What to work on » Transcribe the part of the James Tattersall profile below that begins with the words containing "- 1888–1893: Accrington" and ends with "League for Accrington.".

Source extract »
= = = =

James Tattersall

Personal information
- Full name: James Tattersall
- Date of birth: 3 June 1867
- Place of birth: Accrington
- Date of death: 1941
- Position(s): Defender

Senior career*
- Years: Team / Apps / (Gls)
- 1888–1893: Accrington / 100 / (2)
- Southport Central

= James Tattersall =

English footballer

James Tattersall was an English footballer who played in the Football League for Accrington.

James Tattersall was born on 3 June 1867 in Accrington.

==Season 1888-89==

James Tattersall signed for Accrington, probably in 1888. (There is no record of the exact date) James Tattersall, playing at wing—half, made his League and (possibly Club) debut on 22 September 1888 at the County Ground, the then home of Derby County. The match ended as a 1–1 draw. James Tattersall appeared in 17 of the 22 League matches played by Accrington in season 1888–89. James Tattersall, playing at centre—half (14 appearances), played in a defence that achieved one clean—sheet and restricted the opposition to one—League—goal—in—a—match on four separate occasions.

= = = =

Extracted data »
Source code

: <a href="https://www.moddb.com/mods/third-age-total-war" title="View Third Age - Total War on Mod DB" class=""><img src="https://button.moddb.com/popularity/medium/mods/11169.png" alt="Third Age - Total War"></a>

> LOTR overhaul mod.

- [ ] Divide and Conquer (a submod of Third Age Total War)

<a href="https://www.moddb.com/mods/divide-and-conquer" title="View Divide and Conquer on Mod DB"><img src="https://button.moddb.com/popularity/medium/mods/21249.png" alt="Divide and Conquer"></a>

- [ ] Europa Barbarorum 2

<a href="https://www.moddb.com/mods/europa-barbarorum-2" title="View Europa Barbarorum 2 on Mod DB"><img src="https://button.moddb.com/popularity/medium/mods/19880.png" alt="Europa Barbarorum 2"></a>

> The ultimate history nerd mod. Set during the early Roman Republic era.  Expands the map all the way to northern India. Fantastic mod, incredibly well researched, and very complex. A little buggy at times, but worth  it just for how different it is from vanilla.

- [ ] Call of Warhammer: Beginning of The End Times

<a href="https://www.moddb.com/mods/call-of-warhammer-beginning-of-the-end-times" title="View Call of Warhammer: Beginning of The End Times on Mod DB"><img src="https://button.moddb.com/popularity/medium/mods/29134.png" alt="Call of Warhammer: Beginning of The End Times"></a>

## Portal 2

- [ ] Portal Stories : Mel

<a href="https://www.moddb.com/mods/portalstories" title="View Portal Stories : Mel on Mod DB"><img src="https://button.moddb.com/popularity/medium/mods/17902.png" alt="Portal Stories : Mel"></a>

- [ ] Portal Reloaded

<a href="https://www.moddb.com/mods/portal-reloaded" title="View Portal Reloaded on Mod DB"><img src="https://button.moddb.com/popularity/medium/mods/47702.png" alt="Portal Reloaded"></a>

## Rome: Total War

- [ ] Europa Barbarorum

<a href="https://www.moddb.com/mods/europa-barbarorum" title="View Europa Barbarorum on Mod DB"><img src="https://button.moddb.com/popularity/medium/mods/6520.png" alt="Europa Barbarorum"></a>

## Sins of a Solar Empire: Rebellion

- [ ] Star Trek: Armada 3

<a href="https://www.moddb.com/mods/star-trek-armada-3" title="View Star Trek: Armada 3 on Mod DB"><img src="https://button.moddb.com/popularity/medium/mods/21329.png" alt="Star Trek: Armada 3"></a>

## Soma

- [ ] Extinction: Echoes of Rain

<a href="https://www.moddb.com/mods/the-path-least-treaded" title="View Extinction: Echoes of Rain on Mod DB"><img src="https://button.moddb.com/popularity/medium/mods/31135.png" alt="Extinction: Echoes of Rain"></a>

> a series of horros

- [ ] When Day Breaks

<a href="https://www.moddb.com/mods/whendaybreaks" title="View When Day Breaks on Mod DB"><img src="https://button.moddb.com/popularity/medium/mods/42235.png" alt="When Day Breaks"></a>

= = = =

Solution to the exercise »
- 1888–1893: Accrington / 100 / (2)
- Southport Central

= James Tattersall =

English footballer

James Tattersall was an English footballer who played in the Football League for Accrington.